What you should do - Repeat the data below exactly, with every entry included.

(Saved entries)
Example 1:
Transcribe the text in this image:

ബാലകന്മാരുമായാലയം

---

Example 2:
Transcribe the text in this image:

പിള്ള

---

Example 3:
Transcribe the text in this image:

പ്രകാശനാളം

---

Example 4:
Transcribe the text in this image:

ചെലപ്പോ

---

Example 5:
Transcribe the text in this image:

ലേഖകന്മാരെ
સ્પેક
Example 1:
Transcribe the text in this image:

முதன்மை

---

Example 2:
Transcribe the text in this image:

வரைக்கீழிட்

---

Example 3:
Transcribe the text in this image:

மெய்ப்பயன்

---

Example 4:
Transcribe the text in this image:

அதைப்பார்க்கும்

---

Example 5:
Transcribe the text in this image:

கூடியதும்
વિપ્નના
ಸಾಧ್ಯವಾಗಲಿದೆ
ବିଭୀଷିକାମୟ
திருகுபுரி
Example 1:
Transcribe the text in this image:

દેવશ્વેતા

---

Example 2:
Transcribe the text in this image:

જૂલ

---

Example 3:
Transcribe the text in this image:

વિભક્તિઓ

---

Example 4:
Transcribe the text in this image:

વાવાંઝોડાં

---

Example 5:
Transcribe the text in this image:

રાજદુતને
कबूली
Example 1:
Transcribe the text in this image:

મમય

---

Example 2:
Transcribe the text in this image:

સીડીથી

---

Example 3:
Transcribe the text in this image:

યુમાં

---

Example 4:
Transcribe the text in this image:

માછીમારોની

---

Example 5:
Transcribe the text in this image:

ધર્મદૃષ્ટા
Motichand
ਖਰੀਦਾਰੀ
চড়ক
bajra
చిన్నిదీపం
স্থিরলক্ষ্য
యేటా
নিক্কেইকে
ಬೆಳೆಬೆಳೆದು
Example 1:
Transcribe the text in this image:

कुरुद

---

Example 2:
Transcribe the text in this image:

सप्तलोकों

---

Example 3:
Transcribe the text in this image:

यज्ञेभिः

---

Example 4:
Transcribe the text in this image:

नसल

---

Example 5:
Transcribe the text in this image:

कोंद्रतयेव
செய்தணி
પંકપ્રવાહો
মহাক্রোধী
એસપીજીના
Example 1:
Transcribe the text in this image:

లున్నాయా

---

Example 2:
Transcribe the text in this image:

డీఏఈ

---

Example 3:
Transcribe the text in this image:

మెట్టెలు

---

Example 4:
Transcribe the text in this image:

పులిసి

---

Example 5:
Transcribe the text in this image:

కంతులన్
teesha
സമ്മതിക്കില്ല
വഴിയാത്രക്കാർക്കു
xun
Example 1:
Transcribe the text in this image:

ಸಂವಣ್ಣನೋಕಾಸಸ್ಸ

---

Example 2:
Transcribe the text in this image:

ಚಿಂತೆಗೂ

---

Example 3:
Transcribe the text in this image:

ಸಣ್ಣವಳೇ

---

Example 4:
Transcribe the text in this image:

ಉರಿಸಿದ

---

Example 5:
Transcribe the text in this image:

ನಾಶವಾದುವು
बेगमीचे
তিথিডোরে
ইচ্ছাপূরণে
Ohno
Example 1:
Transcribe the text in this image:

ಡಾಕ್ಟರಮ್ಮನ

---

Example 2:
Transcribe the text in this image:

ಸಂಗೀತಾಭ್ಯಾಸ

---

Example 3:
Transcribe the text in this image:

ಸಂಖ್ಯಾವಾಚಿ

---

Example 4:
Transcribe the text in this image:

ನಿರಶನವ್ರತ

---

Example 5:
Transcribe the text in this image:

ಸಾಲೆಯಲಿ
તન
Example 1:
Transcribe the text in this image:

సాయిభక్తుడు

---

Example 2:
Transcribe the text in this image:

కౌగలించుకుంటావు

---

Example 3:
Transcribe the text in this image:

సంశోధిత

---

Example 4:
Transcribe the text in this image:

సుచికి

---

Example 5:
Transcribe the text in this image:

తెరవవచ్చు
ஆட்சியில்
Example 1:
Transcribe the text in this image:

Written solution -
Example 1:
Transcribe the text in this image:

ബാലകന്മാരുമായാലയം

---

Example 2:
Transcribe the text in this image:

പിള്ള

---

Example 3:
Transcribe the text in this image:

പ്രകാശനാളം

---

Example 4:
Transcribe the text in this image:

ചെലപ്പോ

---

Example 5:
Transcribe the text in this image:

ലേഖകന്മാരെ
સ્પેક
Example 1:
Transcribe the text in this image:

முதன்மை

---

Example 2:
Transcribe the text in this image:

வரைக்கீழிட்

---

Example 3:
Transcribe the text in this image:

மெய்ப்பயன்

---

Example 4:
Transcribe the text in this image:

அதைப்பார்க்கும்

---

Example 5:
Transcribe the text in this image:

கூடியதும்
વિપ્નના
ಸಾಧ್ಯವಾಗಲಿದೆ
ବିଭୀଷିକାମୟ
திருகுபுரி
Example 1:
Transcribe the text in this image:

દેવશ્વેતા

---

Example 2:
Transcribe the text in this image:

જૂલ

---

Example 3:
Transcribe the text in this image:

વિભક્તિઓ

---

Example 4:
Transcribe the text in this image:

વાવાંઝોડાં

---

Example 5:
Transcribe the text in this image:

રાજદુતને
कबूली
Example 1:
Transcribe the text in this image:

મમય

---

Example 2:
Transcribe the text in this image:

સીડીથી

---

Example 3:
Transcribe the text in this image:

યુમાં

---

Example 4:
Transcribe the text in this image:

માછીમારોની

---

Example 5:
Transcribe the text in this image:

ધર્મદૃષ્ટા
Motichand
ਖਰੀਦਾਰੀ
চড়ক
bajra
చిన్నిదీపం
স্থিরলক্ষ্য
యేటా
নিক্কেইকে
ಬೆಳೆಬೆಳೆದು
Example 1:
Transcribe the text in this image:

कुरुद

---

Example 2:
Transcribe the text in this image:

सप्तलोकों

---

Example 3:
Transcribe the text in this image:

यज्ञेभिः

---

Example 4:
Transcribe the text in this image:

नसल

---

Example 5:
Transcribe the text in this image:

कोंद्रतयेव
செய்தணி
પંકપ્રવાહો
মহাক্রোধী
એસપીજીના
Example 1:
Transcribe the text in this image:

లున్నాయా

---

Example 2:
Transcribe the text in this image:

డీఏఈ

---

Example 3:
Transcribe the text in this image:

మెట్టెలు

---

Example 4:
Transcribe the text in this image:

పులిసి

---

Example 5:
Transcribe the text in this image:

కంతులన్
teesha
സമ്മതിക്കില്ല
വഴിയാത്രക്കാർക്കു
xun
Example 1:
Transcribe the text in this image:

ಸಂವಣ್ಣನೋಕಾಸಸ್ಸ

---

Example 2:
Transcribe the text in this image:

ಚಿಂತೆಗೂ

---

Example 3:
Transcribe the text in this image:

ಸಣ್ಣವಳೇ

---

Example 4:
Transcribe the text in this image:

ಉರಿಸಿದ

---

Example 5:
Transcribe the text in this image:

ನಾಶವಾದುವು
बेगमीचे
তিথিডোরে
ইচ্ছাপূরণে
Ohno
Example 1:
Transcribe the text in this image:

ಡಾಕ್ಟರಮ್ಮನ

---

Example 2:
Transcribe the text in this image:

ಸಂಗೀತಾಭ್ಯಾಸ

---

Example 3:
Transcribe the text in this image:

ಸಂಖ್ಯಾವಾಚಿ

---

Example 4:
Transcribe the text in this image:

ನಿರಶನವ್ರತ

---

Example 5:
Transcribe the text in this image:

ಸಾಲೆಯಲಿ
તન
Example 1:
Transcribe the text in this image:

సాయిభక్తుడు

---

Example 2:
Transcribe the text in this image:

కౌగలించుకుంటావు

---

Example 3:
Transcribe the text in this image:

సంశోధిత

---

Example 4:
Transcribe the text in this image:

సుచికి

---

Example 5:
Transcribe the text in this image:

తెరవవచ్చు
ஆட்சியில்
Example 1:
Transcribe the text in this image:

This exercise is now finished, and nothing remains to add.